Brazil’s government suggests the ban, which mostly concerns poultry, will affect 30-35% of its exports to the bloc and has re-iterated its plan to seek World Trade Organization support to oppose the ban.

The European Commission announced the measure yesterday (19 April) after it was first mooted a month ago. Some 12 of the banned plants are operated by meat producing giant BRF with the remaining eight operated by smaller companies.

The ban has been put in place because of “deficiencies detected in the Brazilian official control system,” the European Commission said.

It has been on the cards since mid-March. Since then the European Commission has been considering whether to strike-off a number of Brazilian meat processors from its approved list of importers in the wake of last year’s so-called Carne Fraca probe into alleged bribes paid to Brazilian government inspectors to overlook unsanitary conditions and practises.

In anticipation of the move Brazil suspended chicken exports from BRF to the EU, an action which led to a large number of worked being temporarily laid off.

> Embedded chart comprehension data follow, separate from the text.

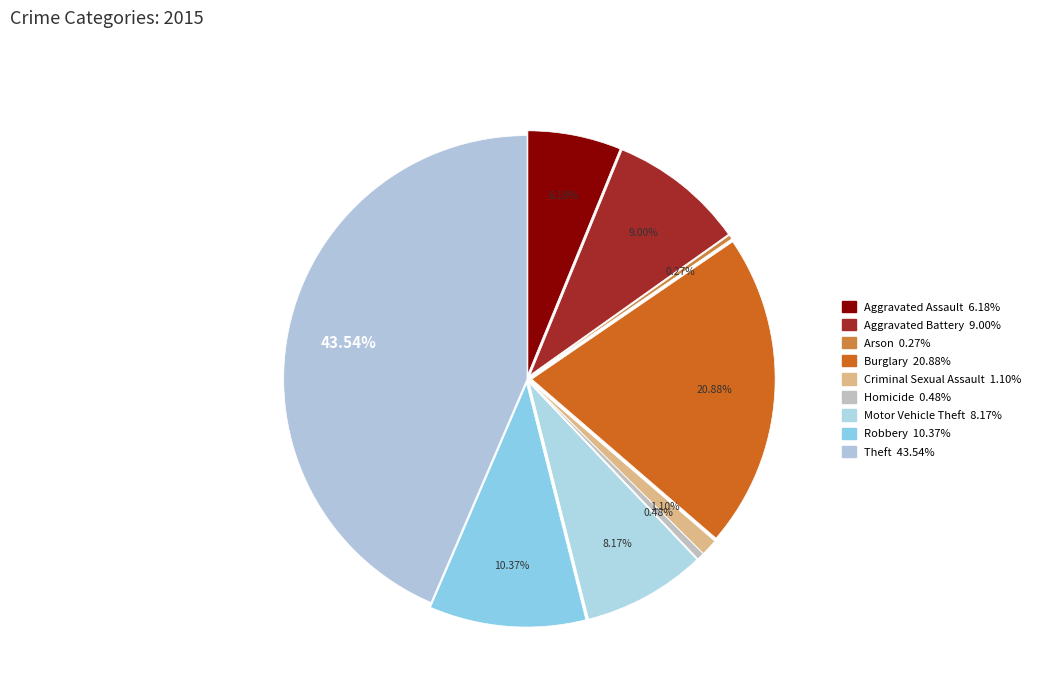

To the nearest percent, what percentage of the pie is Motor Vehicle Theft?

8%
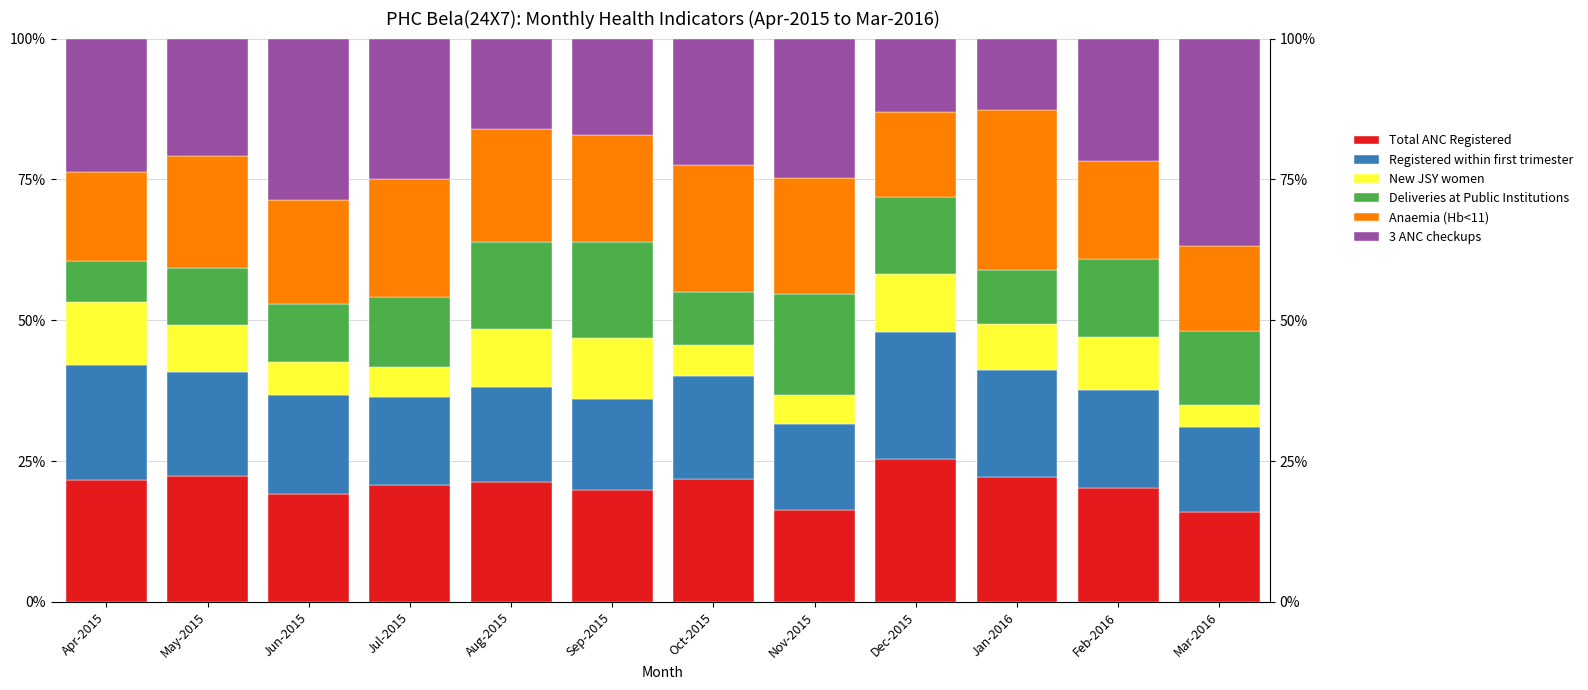

What is the label of the 4th bar from the right?

Dec-2015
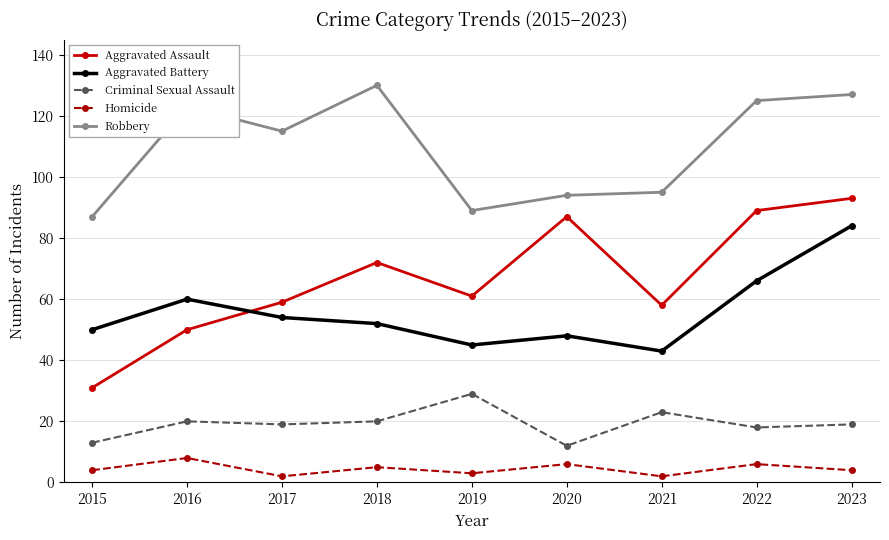

What is the difference between the maximum and minimum values in the Aggravated Assault series?

62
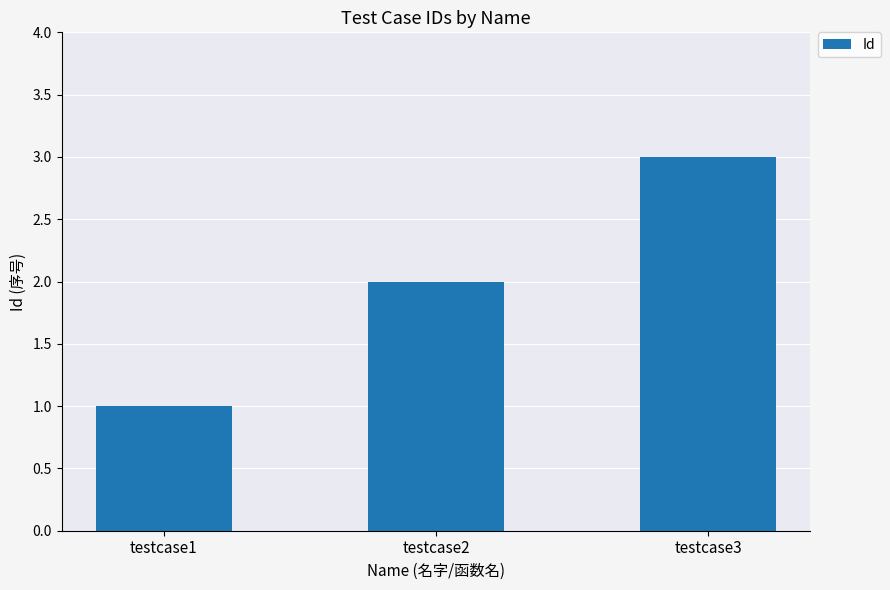

True or false: the data shows 2 at testcase2.

True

Last week Brazil’s Minister of Agriculture Blairo Maggi was in Brussels for talks and he said this week the anticipated EU ban was nothing to do with health but amounted to a “trade war”.

Following the announcement of the EU ban, the news agency Reuters quotes Maggi as saying: “We need to start talks to re-establish these plants as soon as possible.”

It reports that the Brazilian government would request that a trade mission be allowed in Europe to negotiate a reversal of the measure.